Wednesday, September 10, 2008

EU "green" policies uproot poor Africans.

Wealthy European nations are uprooting poor Africans from their homes in order to take the land to grow biofuels. In the name of the “saving the planet” they are once again attacking the poorest of the poor.

Joint deals between African governments and European governments are pushing farmers off their land so that it may be confiscated for biofuel projects. As typical of such arrangement the governments are giving the major biofuel corporations sweetheart deals.

For instance, in Tanzania the government has give the British corporation Sun Biofuels, 22,230 acres of farmland for the next 99 years. In exchange the company is supposed to invest $20 million in local infrastructure. If you are interested that means the “rent” for the land amounts to $9.08 per year per acre!

Der Spiegel reports:
Sun Biofuels is not alone. In fact, half a dozen other companies from the Netherlands, the United States, Sweden, Japan, Canada and Germany have already sent their scouts to Tanzania. Prokon, a German company known primarily for its wind turbines, has already begun growing jatropha curcas on a large scale. It expects to have 200,000 hectares (494,000 acres) -- an area about the size of Luxembourg -- under cultivation throughout Tanzania soon.

A gold rush mentality has taken hold -- not just in East Africa but across the entire continent. In Ghana, the Norwegian firm Biofuel Africa has secured farming rights for 38,000 hectares (93,860 acres), and Sun Biofuels is also doing business in Ethiopia and Mozambique.

Kavango BioEnergy, a British company, plans to invest millions of euros in northern Namibia. Western companies are turning up in Malawi and Zambia, where they plan to produce diesel fuel and ethanol from jatropha curcas, palm oil or sugar cane. Foreign investors have their eye on 11 million hectares (27 million acres) in Mozambique -- more than one-seventh of the country's total area -- for growing energy plants. The government in Ethiopia has even made 24 million hectares (59 million acres) available.

All this is to produce fuels which are so cost-ineffective that they require subsidies to exist. Governments in the West are taking the hard-earned income of working people in order to transfer it to wealthy corporate interests who are working with “enviro friendly” politicians. Those corporations then use a small amount of that subsidize to steal the land of poor people in Africa in order to grow more crops for bio fuels.

This alliance of corporate interests, Western politicians and corrupt African governments pay no attention to what their policies to do poor people. Der Spiegel says: “In none of these places are the needs of local residents taken into account.” In one rural area of Tanzania “thousands of residents are being forced to move to make way for the Swedish company Sekab’s plans to grow sugarcane, a highly water-intensive crop, on at least 9,000 hectares (22,230 acres) and then distill it into ethanol.” According to the report the residents have received no compensation and were told they will “get what you are entitled to” but no information is available.
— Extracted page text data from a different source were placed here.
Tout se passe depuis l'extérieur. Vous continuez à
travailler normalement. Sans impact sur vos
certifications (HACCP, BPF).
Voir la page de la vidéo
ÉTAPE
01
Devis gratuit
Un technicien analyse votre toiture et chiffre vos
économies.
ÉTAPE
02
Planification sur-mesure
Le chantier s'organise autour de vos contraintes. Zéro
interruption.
I suggest, based on my experiences living in Africa, that the residents will get nothing.

As land is gobbled up by the corporate/government alliances of the West less land will be available for the production of food for local consumption. This means the poor in Africa are getting shafted by Western politicians twice. First, the entire subsidy program on biofuels has forced up food prices dramatically. The World Bank says this subsidy program “to save the planet” is responsible for 75% of the increase in food costs in recent years. So the subsidies are forcing up food prices everywhere, including Africa. Secondly, the subsidies are being used to steal land from peasant farmers in Africa thus depriving them of their ability to feed themselves.
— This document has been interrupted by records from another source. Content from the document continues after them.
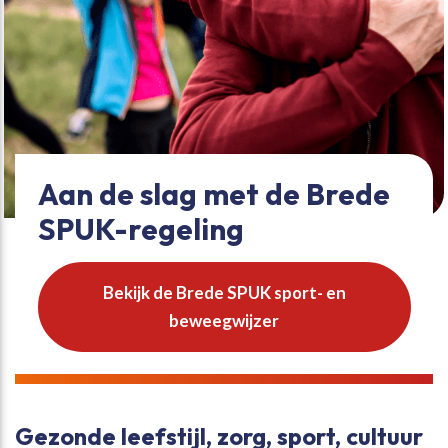
Aan de slag met de Brede
SPUK-regeling
Bekijk de Brede SPUK sport- en
beweegwijzer
Gezonde leefstijl, zorg, sport, cultuur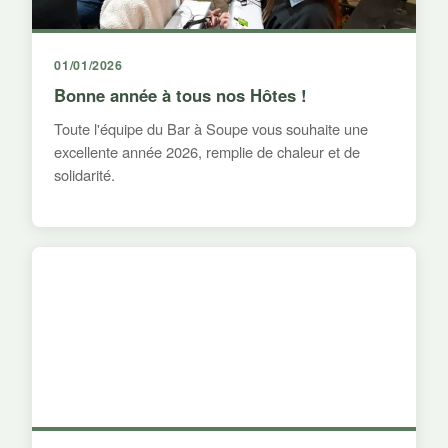
01/01/2026
Bonne année à tous nos Hôtes !
Toute l'équipe du Bar à Soupe vous souhaite une
excellente année 2026, remplie de chaleur et de
solidarité.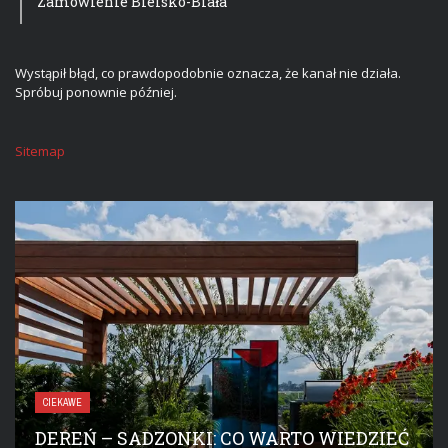
Zamówienie Bielsko-Biała
Wystąpił błąd, co prawdopodobnie oznacza, że kanał nie działa.
Spróbuj ponownie później.
Sitemap
CIEKAWE
DEREŃ – SADZONKI: CO WARTO WIEDZIEĆ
So the poor in Africa get hit first with higher food prices on the world market and then they get hit again as their own farming land is stolen to be given to wealthy, politically-connected Western corporations.
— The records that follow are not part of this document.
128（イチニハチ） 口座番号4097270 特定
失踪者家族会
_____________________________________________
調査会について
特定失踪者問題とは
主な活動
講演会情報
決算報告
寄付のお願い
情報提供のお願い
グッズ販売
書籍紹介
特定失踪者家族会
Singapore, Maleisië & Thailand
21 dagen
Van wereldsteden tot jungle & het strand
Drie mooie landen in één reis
Please note that Left-wing parties are supportive of these programs. Once again the Left-wing agenda is easily subverted to serve the bottom line of corporate interests. The Left just never learns that state power is rarely used for the poor but almost always ends up in the hands of the rich and powerful. The expansion of state powers is precisely what corporations need -- not laissez faire markets. If the Left wanted to strip corporations of their ability to do harm, such as what is now being down in Africa, then they should cut the regulations, cut the subsidies and put the corporations in a competitive marketplace.

In a competitive marketplace these wealth “ethanol” corporations are unlikely to exist. They are politically created monsters and, while they hurt everyone, they harm the poorest, most vulnerable people the most. And they do so with the complicit assistance of the political Left. Historically the Left has to realize that by relying on state power to accomplish worthy goals they far too often end up stealing from the poor in order to give to the rich.